I haven’t been following the news on this very closely, but the US already has amongst the highest taxes in the world for high earners – if one includes state income taxes, payroll taxes, etc.
And they want to pile this on top? Wow. This tax raise may actually put the max marginal rate for states such as MA, NY, and CA right even with the Scandinavian countries.
Robert
Jul 16 2009 at 12:20am
Great post. You’ve informed at least one person.
Wowow
Jul 16 2009 at 2:04am
Sorry David, not Bryan.
BlackSheep
Jul 16 2009 at 9:50am
If it is described as a surtax, does that not make it explicit already that the number presented is not a proportion of the current taxes, but another increment to be piled into the tax heap?
I guess I don’t know what surtax means…
David R. Henderson
Jul 16 2009 at 10:02am
BlackSheep,
You could be right. It’s a matter of usage. But whatever surtax means or doesn’t mean, my point is about percent vs. percentage points. The latter is a serious misuse of language. Oh, and Wowow, I’m not surprised; I’m simply pointing it out.
David
BlackSheep
Jul 16 2009 at 10:27am
David, sure, I just mean that if it’s a new tax then it might not make sense of asking about whether the increase is in the percent or percentage points, because it’s not being considered relatively to the existing tax rates. (it’s yet another tax to throw to the bundle.)
Dunno, English is not even my mother language. You’re surely correct to ask reporters to make a decent effort into being more precise when reporting what should be simple arithmetic.
Milton Recht
Jul 16 2009 at 11:29am
“Furthermore, we find that the correlations between earnings and wealth and between income and wealth, which are 0.463 and 0.600, respectively,are significantly smaller than the correlation between earnings and income, which is 0.715.”
From “Updated Facts on the U.S. Distributions of Earnings, Income, and Wealth” by Santiago Budría Rodríguez, Javier Díaz-Giménez, Vincenzo Quadrini, José-Víctor Ríos-Rull. Federal Reserve Bank of Minneapolis Quarterly Review Summer 2002, Vol. 26, No. 3, pp. 2–35.
David R. Henderson
Jul 16 2009 at 11:37am
Thanks, Milton Recht.
Dan Weber
Jul 16 2009 at 11:39am
When I heard “five point four percent,” I knew, instantly, that they meant 5.4 percentage points. There was no confusion at all to me.
Heck, even The Economist says 5.4%.
David R. Henderson
Jul 16 2009 at 1:21pm
Dan Weber,
You wrote:
When I heard “five point four percent,” I knew, instantly, that they meant 5.4 percentage points. There was no confusion at all to me.

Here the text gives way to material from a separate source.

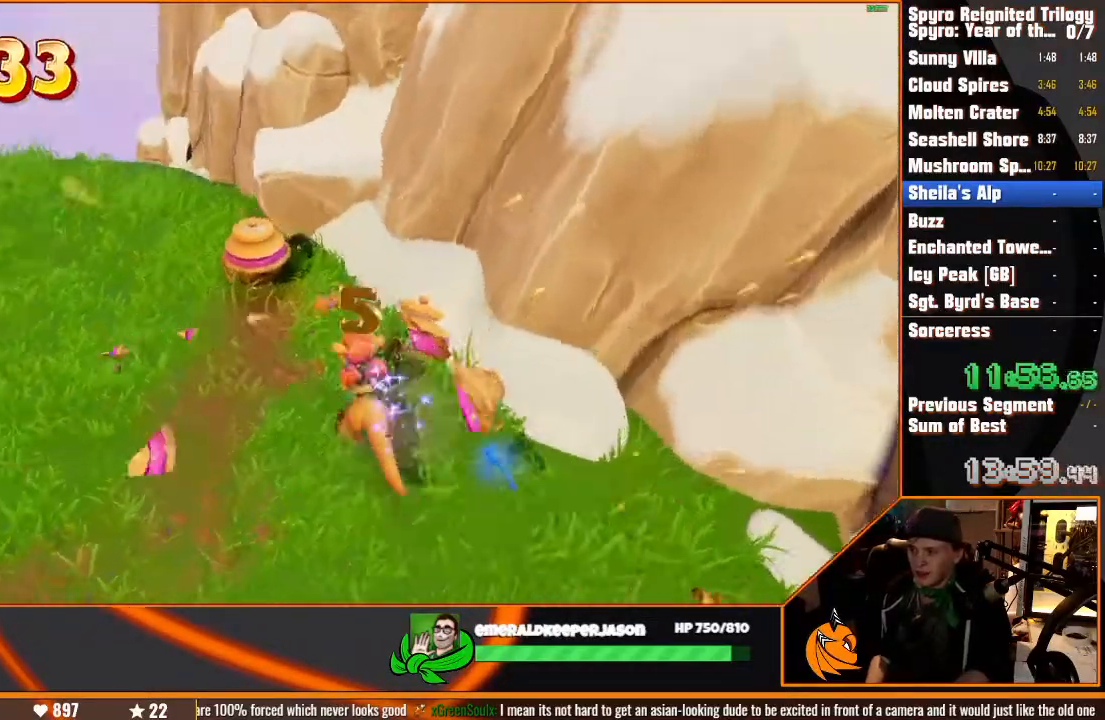
{"dt_ms": 500, "buttons": [], "left_stick": "up-left", "right_stick": "left", "button_events": []}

I believe you. I dare say that most people would not be confused by it either. That’s the problem.
David
liberty
Jul 16 2009 at 5:44pm
I agree with Black Sheep — I have been modeling the surtax for Heritage, and hence reading all about it, and I do not think it has been poorly represented. Most people think of a surtax as a new tax, and it is indeed a new 5.4% tax for those earning more than 1 million AGI (joint). Hence, 5.4% of 1 million goes from their pocket into the government’s pocket. Bye bye $54,000.
Nobody is thinking that it is a 5.4% increase of what I currently pay; they realize as a new tax this means 5.4 percent of earnings, or a 5.4 percentage point increase. This clear because the reporters say “a surtax on incomes of …” not “a surtax on taxes paid.”
In general I think the media does a terrible job, but in this case I do not think it is deceptive or all that confusing.
Patrick R. Sullivan
Jul 17 2009 at 1:29pm
Actually, David Henderson is correct. The 10% surtax was added to your calculated tax on your tax return back in (iirc) 1969. If you would have paid $1,000 under the tax tables, with the surtax it was upped to $1,100. I remember having to make the calculation.
For consistency, today’s newspapers should be referring to a 15.4% ‘surtax’ (or, an increase in the top marginal tax rate to 40.4%).